I like Naspers (parent of MultiChoice – operator of DStv and GOtv), Africa’s largest company by market capitalization, because it is an amazing institution. The more I learn about this firm, the more hopeful the promise could be about Africa. This is the same company that turned $34 million into $170 billion (with b).
So when South Africa’s Naspers invested in China-based Tencent $34 million, it was making a huge call, in 2001. Today, that $34m berth is now worth $170 billion (with b), based on Tencent’s current market capitalization. Magically, Naspers is the 65th most valuable company in the world. That berth is perhaps the greatest investment in Africa.
Naspers is a digital conglomerate and it is everywhere in the digital world. Yet, it is South African, making it clear that capital can be accumulated in any continent. In the league of some of the best investments ever, Naspers has a seat. It had a great year: $15.6 billion revenue from internet segment alone.
Naspers announced that its core headline earnings grew by 72% to R33.6bn ($2.5bn) as the company released its financial results for the year to March 31, 2018, on Friday afternoon.
Revenues, measured on an economic interest basis, increased by 38% year-on-year to R270bn ($20.1bn).
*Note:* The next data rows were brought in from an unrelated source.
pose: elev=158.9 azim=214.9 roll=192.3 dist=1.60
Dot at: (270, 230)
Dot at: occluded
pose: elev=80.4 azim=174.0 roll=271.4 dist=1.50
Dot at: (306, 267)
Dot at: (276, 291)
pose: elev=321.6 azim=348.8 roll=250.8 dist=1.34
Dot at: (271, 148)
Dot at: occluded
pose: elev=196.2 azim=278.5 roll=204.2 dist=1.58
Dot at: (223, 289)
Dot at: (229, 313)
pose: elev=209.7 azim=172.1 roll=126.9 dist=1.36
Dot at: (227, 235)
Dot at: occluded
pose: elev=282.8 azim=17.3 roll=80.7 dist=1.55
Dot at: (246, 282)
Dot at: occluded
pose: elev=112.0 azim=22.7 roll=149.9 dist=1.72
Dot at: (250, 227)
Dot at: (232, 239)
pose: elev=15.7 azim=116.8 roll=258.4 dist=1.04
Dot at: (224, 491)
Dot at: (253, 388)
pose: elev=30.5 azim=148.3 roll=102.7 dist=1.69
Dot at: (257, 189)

In a statement, Naspers said its revenue in the internet segment was up by 50%, compared to 51% in 2017, to R213bn ($15.9bn).
Interestingly, golden paycheck does not discriminate when there is huge value created. The CEO of Naspers, Bob van Dijk, went home with about US$112 million (R1.6bn) on wages, bonuses, vested stocks, etc during the year ended March 31, 2018. The investment in China’s Tencent, owner of WeChat, continues to make everyone a star in Naspers. Move over Wall Street, Africa has got the real king; Bob van Dijk, CEO of Naspers, is the king.
“But the quantum being paid out is obscene and probably puts Van Dyk amongst the richest 1 percent on our planet.”
The latest report does little to dispel the worry that Van Dyk and his executive colleagues are securing huge payouts because of the stellar performance of the Naspers share price, which is driven by the 31% investment in Tencent — over which Naspers executives have no influence.
Almost R1bn of the R1.6bn Van Dyk picked up during 2018 was the payout on 284,031 Naspers N shares that had been allocated to him in 2014 when he was appointed CEO.
In addition, Van Dyk cashed in R619.6m in share appreciation rights during 2018. The value of the share appreciation rights is based on an assumed value of Naspers’s e-commerce businesses, which exclude Tencent and MultiChoice. Most of the e-commerce businesses are making little or no profit.
Investors should not castigate executives of Naspers for their pay bonanzas. The executives have created value and made many of them millionaires. If more money would motivate them, so be it. Of course, the correlation between more pay and great returns has a limit before paying more becomes a waste. Yet, it is extremely important that investors see this firm as uniquely positioned to redesign many sectors in Africa, and should be allowed to invest in talent. If Naspers had been Nigeria-born, its tax alone could possibly fund the national budget, assuming it brings all the money it has made outside Africa home same time.
As Naspers shifts its massive profit home to South Africa, there is no way the South African treasury will not get at least $30 billion if you have around 20% tax rate. That is a national budget for Nigeria if this had happened in our country. We need to pay more attention to venture funding to stimulate our economy.
Think about it: if Africa could have ten of Naspers, the conversation about the continent would change. We need MVPs as I have noted before.